Vented ethanol-gasoline vapor explosions initiated by two symmetric sparks in a channel

Abstract

Although accidental fire scenes and explosions are frequently caused by more than one spark, the influencing mechanism of explosion evolution under the case of more than one spark has yet to be determined. Hence a small cuboid channel with two symmetrical sparks was deigned to investigate the effects of spark locations (IpD) and vent coefficient (Kv) on explosion flames propagation and pressures formation, which were simulated to reveal the symmetrical flame fronts and flow field interaction using a large-eddy simulation (LES).
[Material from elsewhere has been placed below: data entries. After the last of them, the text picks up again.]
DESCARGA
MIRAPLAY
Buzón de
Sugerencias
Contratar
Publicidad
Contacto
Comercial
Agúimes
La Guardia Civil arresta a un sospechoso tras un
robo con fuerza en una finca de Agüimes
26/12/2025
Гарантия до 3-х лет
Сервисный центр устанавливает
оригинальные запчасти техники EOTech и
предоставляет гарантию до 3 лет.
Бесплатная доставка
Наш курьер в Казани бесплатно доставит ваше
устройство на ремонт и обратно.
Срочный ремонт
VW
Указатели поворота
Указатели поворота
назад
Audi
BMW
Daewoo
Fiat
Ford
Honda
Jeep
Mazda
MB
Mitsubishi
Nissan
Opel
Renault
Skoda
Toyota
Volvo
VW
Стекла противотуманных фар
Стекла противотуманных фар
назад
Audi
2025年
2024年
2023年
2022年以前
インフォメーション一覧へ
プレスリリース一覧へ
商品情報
Following ignition, two symmetrical flames developed practically simultaneously until they merged to expel, at which moment, due to flow vortexes, a hollow area formed near the channel bottom beneath each configuration. The proposed correlation in this work may adequately explain the trend of experimental flame propagation velocity (v) vsKv following membrane burst. The vent pressure (Pb) and associated peak (dp/dt) remained constant while IpD changed, yet rose as Kv decreased. Surprisingly, the pressure would continue to grow after flame ejection under small IpD and Kv. The increasing trend between the maximum pressure (Pmax) and IpD was found to be met with a sigmoid function, and the Pmax also grew as the Kv climbed, a quadratic relation was discovered. This research can further understand influencing mechanism of explosion evolution in the event of more than one spark.